◆ EXERCISE DESCRIPTION: Filter the listing below down to the lines holding the word "labels", and copy those lines.

◆ DATA:
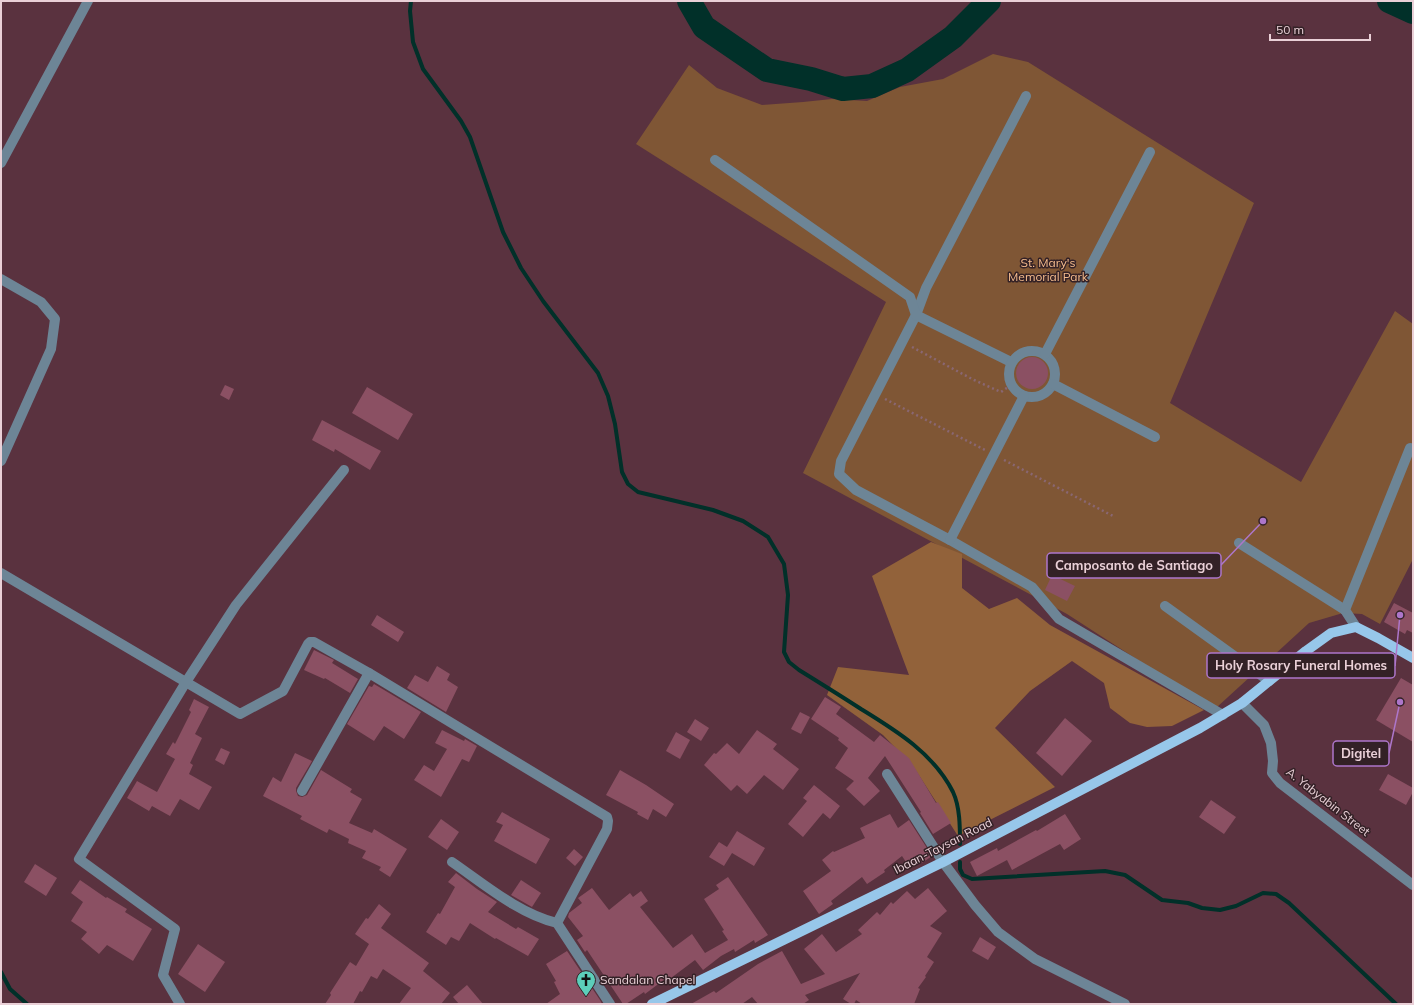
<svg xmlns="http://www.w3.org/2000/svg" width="1414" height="1005" viewBox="0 0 1414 1005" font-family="Mulish,sans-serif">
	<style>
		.green { fill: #7f5635 }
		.forest { fill: #92623a }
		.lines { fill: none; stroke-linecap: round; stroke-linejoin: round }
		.stream { stroke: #013029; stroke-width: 4 }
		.river { stroke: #013029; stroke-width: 24 }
		.building { fill: #8b5063 }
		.path { stroke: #8a6772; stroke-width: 2.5; stroke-dasharray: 2 3; stroke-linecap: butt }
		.minor { stroke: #6d8596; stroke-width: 10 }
		.major { stroke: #97c7ea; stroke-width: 10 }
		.labels { text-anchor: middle; stroke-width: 3; stroke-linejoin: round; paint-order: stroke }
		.park-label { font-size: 12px; fill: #f7bd8e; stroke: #332126 }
		.street-label { font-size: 12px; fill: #ead0d7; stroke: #332126 }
		.poi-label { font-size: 12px; fill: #ead0d7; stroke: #332126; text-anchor: start }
		.leader { fill: none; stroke: #ad76ca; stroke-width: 1.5 }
		.callout-dot { fill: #ad76ca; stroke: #332126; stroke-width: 1.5 }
		.callout { fill: #332126; stroke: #ad76ca; stroke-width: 1.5 }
		.callout-label { font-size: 13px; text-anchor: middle; font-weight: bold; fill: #ead0d7 }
	</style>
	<rect width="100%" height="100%" fill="#5a323f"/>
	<path class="green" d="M 993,54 L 1028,62 L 1254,203 L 1170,403 L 1301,482 L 1395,311 L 1413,324 L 1413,559 L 1380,624 L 1362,614 L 1343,613 L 1309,623 L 1216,708 L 1138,660 L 1067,614 L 803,473 L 886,302 L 636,144 L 689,65 L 717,88 L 762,105 L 803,102 L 832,99 L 867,101 L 900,87 L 943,79 Z"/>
	<path class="forest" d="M 931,542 L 962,554 L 962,588 L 989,609 L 1017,598 L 1050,625 L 1204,710 L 1172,726 L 1147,727 L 1130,723 L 1110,708 L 1104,683 L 1072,661 L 1030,691 L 995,728 L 1055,787 L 958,836 L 913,766 L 883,735 L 827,695 L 838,667 L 909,675 L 872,576 Z"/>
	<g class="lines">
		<g class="stream">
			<path d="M 411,1 L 410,11 L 413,42 L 423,69 L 461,121 L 470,137 L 503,232 L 521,268 L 543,301 L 598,373 L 608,396 L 615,424 L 622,472 L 628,484 L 638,492 L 713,510 L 743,521 L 768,537 L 784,564 L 788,595 L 784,652 L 789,662 L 799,670 C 820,683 841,696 861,709 C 897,731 934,754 953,792 C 960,807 960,827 960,844"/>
			<path d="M 960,862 L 960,869 L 963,875 L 972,879 L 1105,871 L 1125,875 L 1162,900 L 1188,903 L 1202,908 L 1220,910 L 1236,906 L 1263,893 L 1276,894 L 1289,903 L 1396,1004"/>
			<path d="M 1,972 L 10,989 L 27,1004"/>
		</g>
		<g class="river">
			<path d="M 689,1 L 704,27 L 767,70 L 811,79 L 843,89 L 872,86 L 907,70 L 953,37 L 989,1"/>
			<path d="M 1389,1 L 1413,12"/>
		</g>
	</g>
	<g class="building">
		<circle cx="1032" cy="373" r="16"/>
		<path d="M 225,385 L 234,389 L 229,400 L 220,395 Z"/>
		<path d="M 367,387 L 413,414 L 398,440 L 352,413 Z"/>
		<path d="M 322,420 L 381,451 L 370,470 L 335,449 L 334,452 L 312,440 Z"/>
		<path d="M 1052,575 L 1075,586 L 1067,601 L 1045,590 Z"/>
		<path d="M 1394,603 L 1413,613 L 1413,633 L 1407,630 L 1405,634 L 1384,622 Z"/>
		<path d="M 377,615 L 404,632 L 398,642 L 371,625 Z"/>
		<path d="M 314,650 L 334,660 L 332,663 L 358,679 L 350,693 L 325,678 L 324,679 L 304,670 Z"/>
		<path d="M 437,666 L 450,674 L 447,680 L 458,687 L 446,712 L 407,688 L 415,675 L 428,682 Z"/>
		<path d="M 1401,678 L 1413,685 L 1413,742 L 1376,720 Z"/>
		<path d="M 374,684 L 421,712 L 404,739 L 384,726 L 374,741 L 347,724 L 369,686 L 372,687 Z"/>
		<path d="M 825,697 L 841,707 L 836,714 L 874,742 L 880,735 L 909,758 L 936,803 L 938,802 L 951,823 L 933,834 L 920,813 L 921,812 L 885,756 L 868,778 L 880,791 L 864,806 L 846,789 L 854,781 L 835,768 L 848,748 L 838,740 L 839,738 L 811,719 Z"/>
		<path d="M 194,699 L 209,707 L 195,734 L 202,738 L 190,763 L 193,765 L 189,774 L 212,787 L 199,810 L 180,799 L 170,816 L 152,806 L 149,811 L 127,798 L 137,781 L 157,792 L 175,759 L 166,754 L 173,742 L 175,744 L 191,712 L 189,710 Z"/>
		<path d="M 800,712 L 810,717 L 801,734 L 791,729 Z"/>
		<path d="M 1065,718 L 1092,741 L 1062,776 L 1036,753 Z"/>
		<path d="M 695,719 L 709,728 L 701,741 L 687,732 Z"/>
		<path d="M 442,730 L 464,741 L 465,739 L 477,746 L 469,762 L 462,759 L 441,797 L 414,780 L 424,765 L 434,771 L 447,749 L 435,743 Z"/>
		<path d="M 757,730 L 777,744 L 773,749 L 799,769 L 783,790 L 764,775 L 747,794 L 737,785 L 731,791 L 704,765 L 714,753 L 716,754 L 727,743 L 739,754 Z"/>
		<path d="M 676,732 L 690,740 L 680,759 L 666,751 Z"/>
		<path d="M 221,748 L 230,752 L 224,765 L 215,760 Z"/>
		<path d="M 295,753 L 312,761 L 296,788 L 296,791 L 298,796 L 302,797 L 307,795 L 321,770 L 352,789 L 350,792 L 362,799 L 349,823 L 372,833 L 374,829 L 407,849 L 390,877 L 379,870 L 381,867 L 362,858 L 366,851 L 348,843 L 349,839 L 329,829 L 327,833 L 300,819 L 302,816 L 263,796 L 273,777 L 281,782 Z"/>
		<path d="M 620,770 L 646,785 L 674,804 L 666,817 L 653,809 L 648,820 L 637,814 L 638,812 L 606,795 Z"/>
		<path d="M 1388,774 L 1413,788 L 1413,792 L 1406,805 L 1379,790 Z"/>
		<path d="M 814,785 L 840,806 L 830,819 L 823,813 L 803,837 L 788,824 L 807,801 L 803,798 Z"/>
		<path d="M 1211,800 L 1236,817 L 1224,834 L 1199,817 Z"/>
		<path d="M 502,812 L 550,839 L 536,864 L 494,841 L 503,825 L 496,822 Z"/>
		<path d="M 890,814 L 898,828 L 909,820 L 932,856 L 922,863 L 919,858 L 908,865 L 902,856 L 884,870 L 885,872 L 867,884 L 862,877 L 831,901 L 833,904 L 819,914 L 803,891 L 831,871 L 822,860 L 833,851 L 834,852 L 865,838 L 860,828 Z"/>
		<path d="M 1065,814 L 1081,839 L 1064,850 L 1060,844 L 1012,870 L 1007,860 L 977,876 L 970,862 L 997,848 L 998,851 L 1036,830 L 1037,831 Z"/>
		<path d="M 441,819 L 459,832 L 447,850 L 428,837 Z"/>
		<path d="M 737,831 L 765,848 L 754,866 L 732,853 L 724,866 L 709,857 L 719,842 L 727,847 Z"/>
		<path d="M 574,849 L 583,857 L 575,866 L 566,858 Z"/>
		<path d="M 35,864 L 57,878 L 46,896 L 24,882 Z"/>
		<path d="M 456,873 L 477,889 L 497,902 L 488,912 L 516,929 L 518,927 L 539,939 L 528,956 L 496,938 L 495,939 L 470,923 L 459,941 L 451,937 L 446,945 L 426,932 L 438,913 L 440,914 L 455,887 L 448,882 Z"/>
		<path d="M 728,877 L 768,935 L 755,943 L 754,940 L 735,952 L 734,949 L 721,956 L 703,970 L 695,960 L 667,981 L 665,979 L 645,994 L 644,992 L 626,1004 L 623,1004 L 587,950 L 585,952 L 577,940 L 583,936 L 568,917 L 569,913 L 582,903 L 578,898 L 592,888 L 609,910 L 630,893 L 633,897 L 641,891 L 648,901 L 640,907 L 673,948 L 692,934 L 705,953 L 728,940 L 722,931 L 724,930 L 704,899 L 719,889 L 716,885 Z"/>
		<path d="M 80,880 L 106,898 L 107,897 L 127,909 L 125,912 L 152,929 L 133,961 L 107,945 L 99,954 L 81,939 L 87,932 L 71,921 L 83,902 L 71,893 Z"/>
		<path d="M 521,880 L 541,893 L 532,907 L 511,895 Z"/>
		<path d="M 928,888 L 947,911 L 930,926 L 942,933 L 927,957 L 934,962 L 925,976 L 926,977 L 918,988 L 920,989 L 914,1004 L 862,1004 L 856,1000 L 854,1004 L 851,1004 L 843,999 L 860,973 L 805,995 L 809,1000 L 803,1004 L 758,1004 L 752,997 L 742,1004 L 691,1004 L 714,991 L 716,993 L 758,964 L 782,951 L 801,984 L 825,974 L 804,949 L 822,934 L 836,952 L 862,934 L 858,930 L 877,912 L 880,915 L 891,902 L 893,904 L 907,891 L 915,899 Z"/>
		<path d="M 379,904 L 391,914 L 381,928 L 429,963 L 423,971 L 450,993 L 441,1004 L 399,1004 L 411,988 L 383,969 L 377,979 L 371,976 L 362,992 L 360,991 L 353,1004 L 325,1004 L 331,995 L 330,993 L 350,962 L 356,966 L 369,944 L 355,934 L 366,918 L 368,919 Z"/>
		<path d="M 980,937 L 996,947 L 988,960 L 972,951 Z"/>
		<path d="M 198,944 L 225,962 L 205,992 L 178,974 Z"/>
		<path d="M 567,951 L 600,1000 L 602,1004 L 546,1004 L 560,994 L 554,982 L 556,981 L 546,964 Z"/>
		<path d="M 467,985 L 483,1004 L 459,1004 L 453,997 Z"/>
	</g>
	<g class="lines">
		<g class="path">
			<path d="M 912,347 L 974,380 L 1001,392 L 1011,385"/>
			<path d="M 885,399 L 985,450"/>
			<path d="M 1004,460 L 1115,517"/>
		</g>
		<g class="minor">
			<path d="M 1026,96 L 926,288 L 916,315 L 841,461 L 839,474 L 856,490 L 950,540 L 1032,587 L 1059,619 L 1223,715"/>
			<path d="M 715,160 L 910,297 L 916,315 L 1011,362"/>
			<path d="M 1,163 L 88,1"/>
			<path d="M 1,279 L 41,302 L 55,319 L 51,349 L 1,461"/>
			<circle cx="1032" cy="374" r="23"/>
			<path d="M 1045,354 L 1150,152"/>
			<path d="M 1053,384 L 1155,437"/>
			<path d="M 950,540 L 1024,396"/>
			<path d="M 1239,543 L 1345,610"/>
			<path d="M 1,573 L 240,714 L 283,691 L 308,644 L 310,642 L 314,642 L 369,673 L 607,817 L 608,821 L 607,829 L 557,923 L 610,1004"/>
			<path d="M 1165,606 L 1269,681"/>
			<path d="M 1356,627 L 1345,610 L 1410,448"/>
			<path d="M 1242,703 L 1264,725 L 1271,743 L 1273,761 L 1272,773 L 1280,783 L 1413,885"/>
			<path d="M 887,774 L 943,862 L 975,905 L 998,932 L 1035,959 L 1125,1004"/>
			<path d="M 302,791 L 369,673"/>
			<path d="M 452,862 C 484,884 519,914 557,923"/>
			<path d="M 180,1004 L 163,975 L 175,929 L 79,859 L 186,682 L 236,605 L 344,470"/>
		</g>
		<path class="major" d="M 652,1004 L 943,862 L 1200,728 L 1242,703 L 1306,651 L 1331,633 L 1356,627 L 1378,638 L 1413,658"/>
	</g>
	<defs>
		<g id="church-pin" transform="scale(1)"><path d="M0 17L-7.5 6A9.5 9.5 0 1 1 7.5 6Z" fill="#5cceba" stroke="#332126"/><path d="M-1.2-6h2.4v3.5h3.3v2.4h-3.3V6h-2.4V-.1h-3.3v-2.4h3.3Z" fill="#111"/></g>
	</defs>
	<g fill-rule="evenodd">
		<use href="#church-pin" x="586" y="980"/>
	</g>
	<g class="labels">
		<g class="park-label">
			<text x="1048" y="267">St. Mary's<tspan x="1048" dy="14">Memorial Park</tspan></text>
		</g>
		<g class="street-label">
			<text transform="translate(1328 802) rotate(38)" y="4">A. Yabyabin Street</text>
			<text transform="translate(943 846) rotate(-27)" y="4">Ibaan-Taysan Road</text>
		</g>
		<g class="poi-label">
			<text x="600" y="984">Sandalan Chapel</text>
		</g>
	</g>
	<path class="leader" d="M1263 521L1221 565M1400 615L1395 666M1400 702L1389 753"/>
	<g class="callout-dot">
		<circle cx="1263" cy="521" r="4"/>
		<circle cx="1400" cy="615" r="4"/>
		<circle cx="1400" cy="702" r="4"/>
	</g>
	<g class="callout">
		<rect x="1047" y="553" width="174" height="25" rx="4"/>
		<rect x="1207" y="653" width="188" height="25" rx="4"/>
		<rect x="1333" y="741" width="56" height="25" rx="4"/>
	</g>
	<g class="callout-label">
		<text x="1134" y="570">Camposanto de Santiago</text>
		<text x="1301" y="670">Holy Rosary Funeral Homes</text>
		<text x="1361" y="758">Digitel</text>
	</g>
	<rect width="1414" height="1005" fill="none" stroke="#ead0d7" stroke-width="4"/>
	<path d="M1270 34v6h100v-6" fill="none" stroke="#ead0d7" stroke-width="2"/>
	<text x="1276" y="34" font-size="12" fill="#ead0d7" stroke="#332126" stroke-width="3" paint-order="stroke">50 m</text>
</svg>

◆ WORKED SOLUTION:
		.labels { text-anchor: middle; stroke-width: 3; stroke-linejoin: round; paint-order: stroke }
	<g class="labels">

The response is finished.